Exhibit at VAV Gallery implores viewers to contemplate the sensory possibilities of the human body
Most of us go through life seeing, hearing, smelling, tasting and feeling the world around us. But how often do we get to step into a spacious white room where we are asked to experience these senses all at once? Right about now.
All at Once is the current exhibit on display at the VAV Gallery, located in Concordia’s Visual Arts Building on the corner of Crescent St. and René Lévesque Blvd. W. The exhibit features the works of artists Bianca Hlywa, Paul Lofeodo, Jade Seguela, Steven Smith Simard, Julie Tremblay and Jacynthe Cloutier.
The first thing you notice about the exhibit is the silence. Every step, every shift, every sway is echoed and amplified in the minimalist space. Viewers become hyper-aware of their own inhaling and exhaling, and time seems to slow down as a consequence. Footsteps sedate as visitors carefully make their way to the artworks that line the blank walls and those which hang from the bare ceiling. An artwork that captures sight and sound simultaneously is “L’autre” by Jacynthe Cloutier. Here, identical molds of faces and ears are suspended from the ceiling above and strung down on the walls in an imposing way.
The sense of touch manifests itself both physically and emotionally in the exhibit. Emotionally, there is “The Process of Talking to Yourself” by Jade Seguela, which conveys the internal struggle one faces when contemplating overdose; “112 jours/ 112 days” by Steven Smith Simard, which captures a sense of loss and loneliness over a significant amount of time; and “Will and Representation” by Paul Lofeodo, which questions the unrealistic physical expectations of the human body by combining man and mannequin. Physically, there is “Tribute to the Body” by Julie Tremblay.
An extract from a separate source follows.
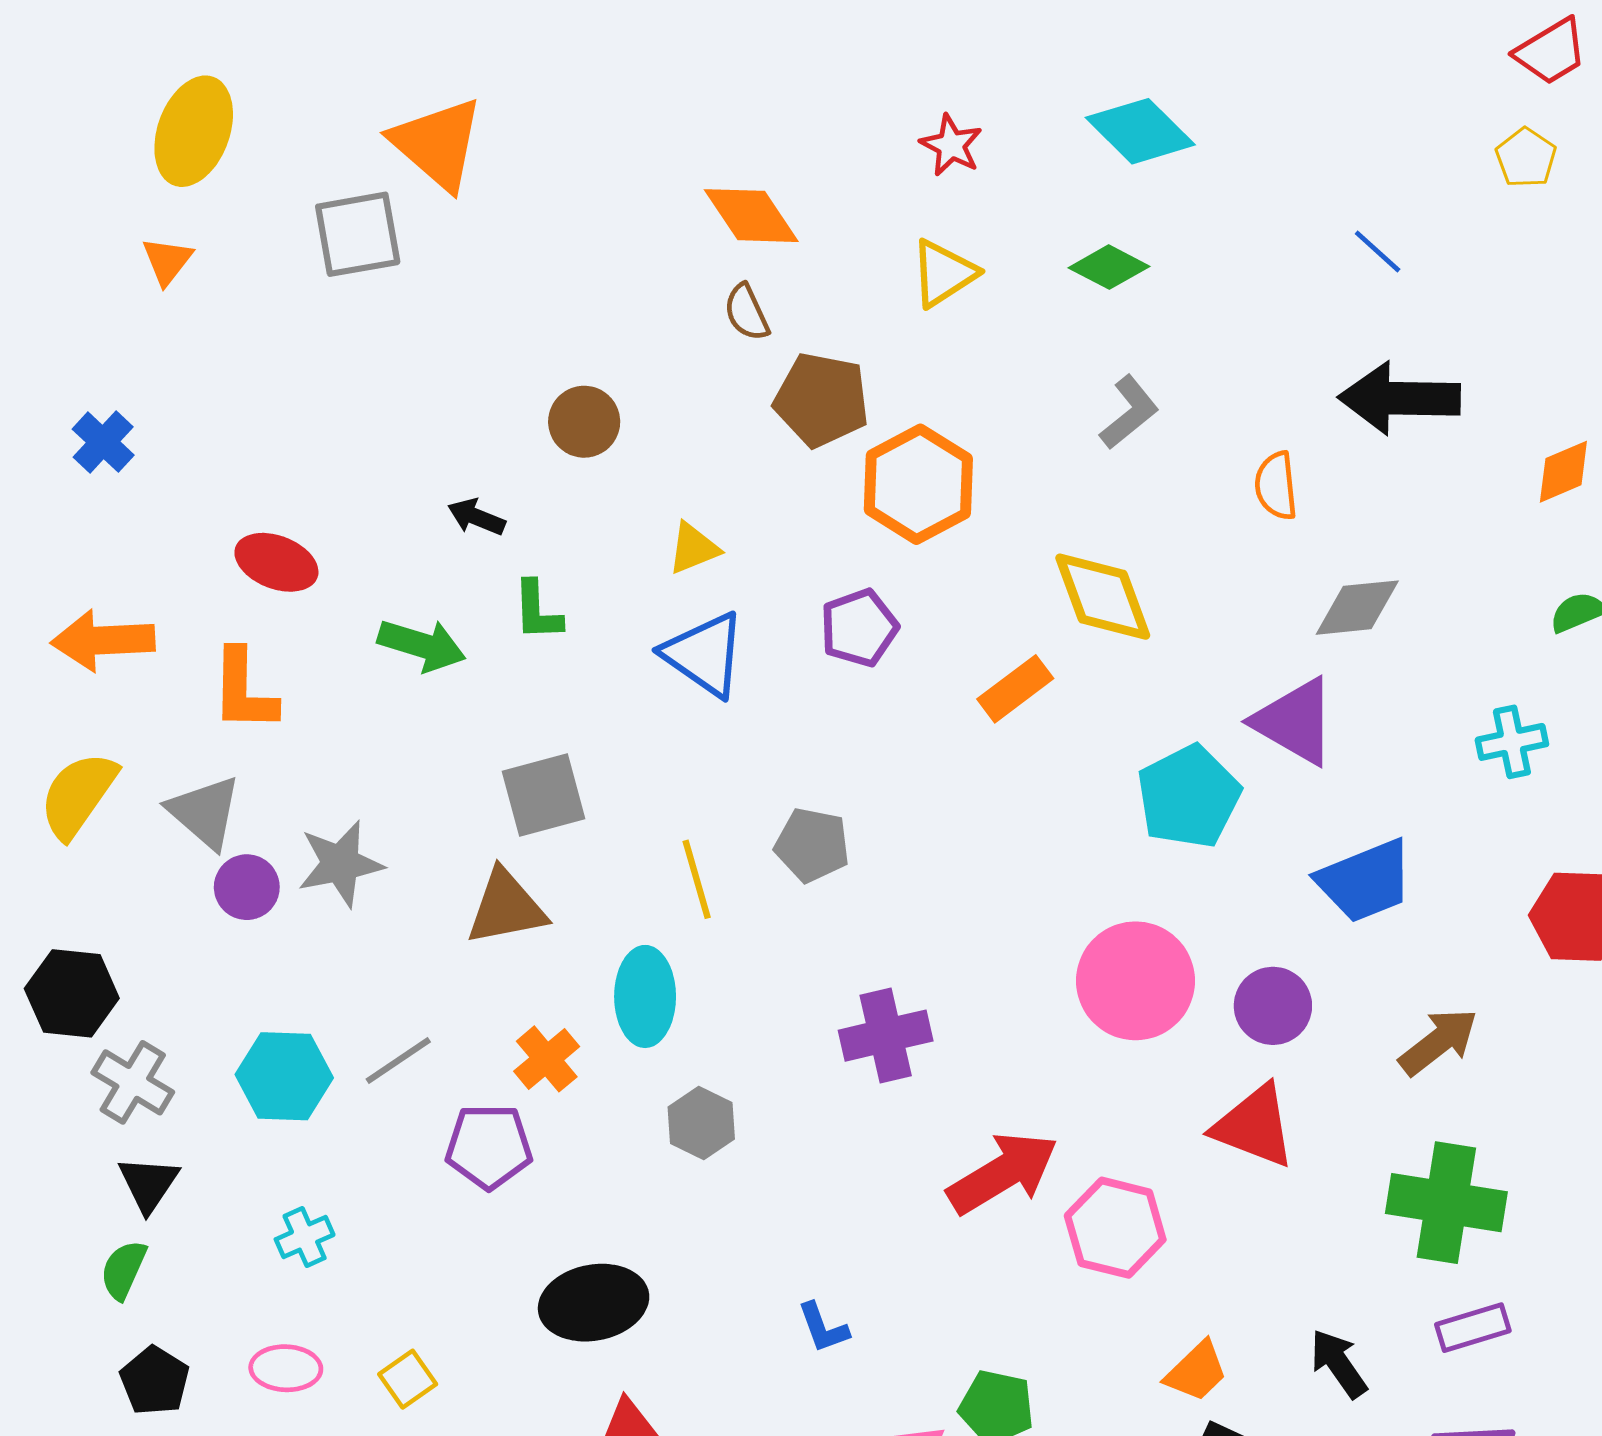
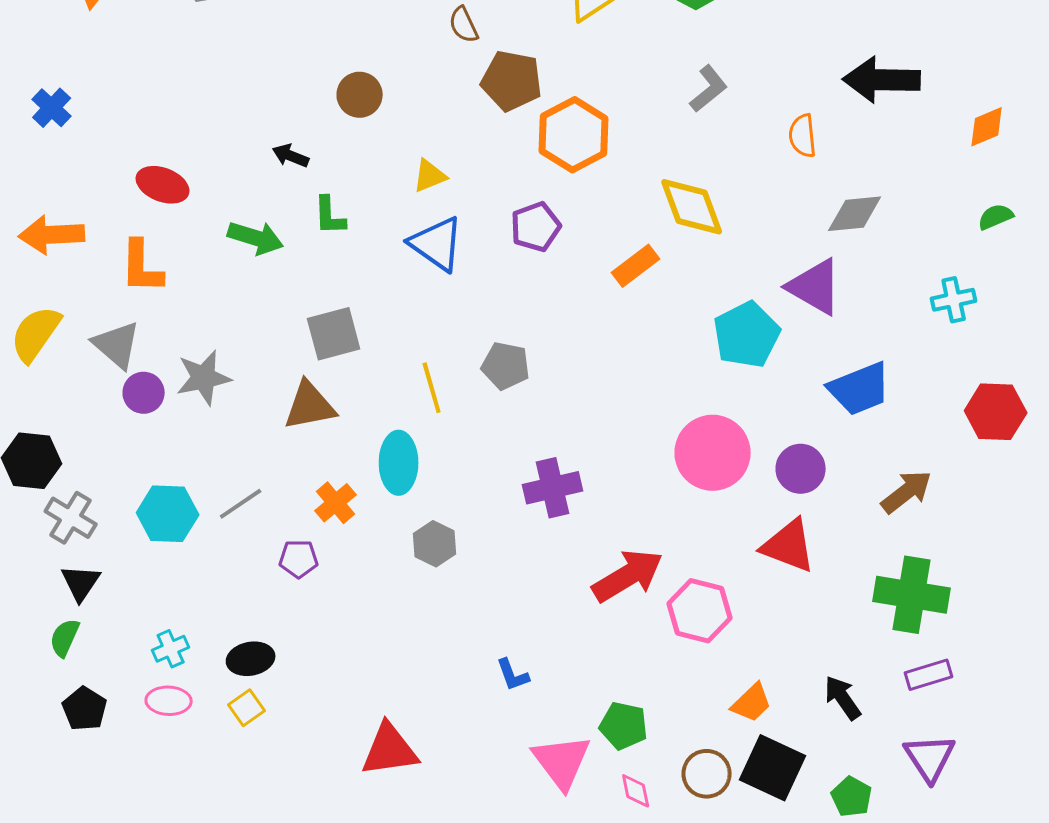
purple pentagon: (489, 1146) -> (299, 559), size x0.7
cyan cross: (305, 1237) -> (171, 649), moved
black ellipse: (594, 1303) -> (251, 659), moved, size x0.7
Here, viewers are encouraged to write down their favourite body part using the small sheets of paper and pencils provided and submit their selection into a ballot box.
Up to this point, viewers have experienced sight, sound and touch. However, there seem to be two senses missing, and weren’t you promised to experience them all at once? The final installation does not disappoint. “Plastic Bags from Jerusalem” by Bianca Hlywa is a fully interactive piece. Viewers are asked to remove their shoes prior to entering an intimidating structure made entirely of white painted cardboard. Sight. The bottoms of your feet tense as you walk over a prickly welcome mat. Touch. Once inside, a sign reads “knock for cake” and you do. Sound. A small hatch opens and upon completing a series of instructions, which include putting a plastic bag over your head, a slice of cake is handed to you. Smell. What follows is inevitable. Taste.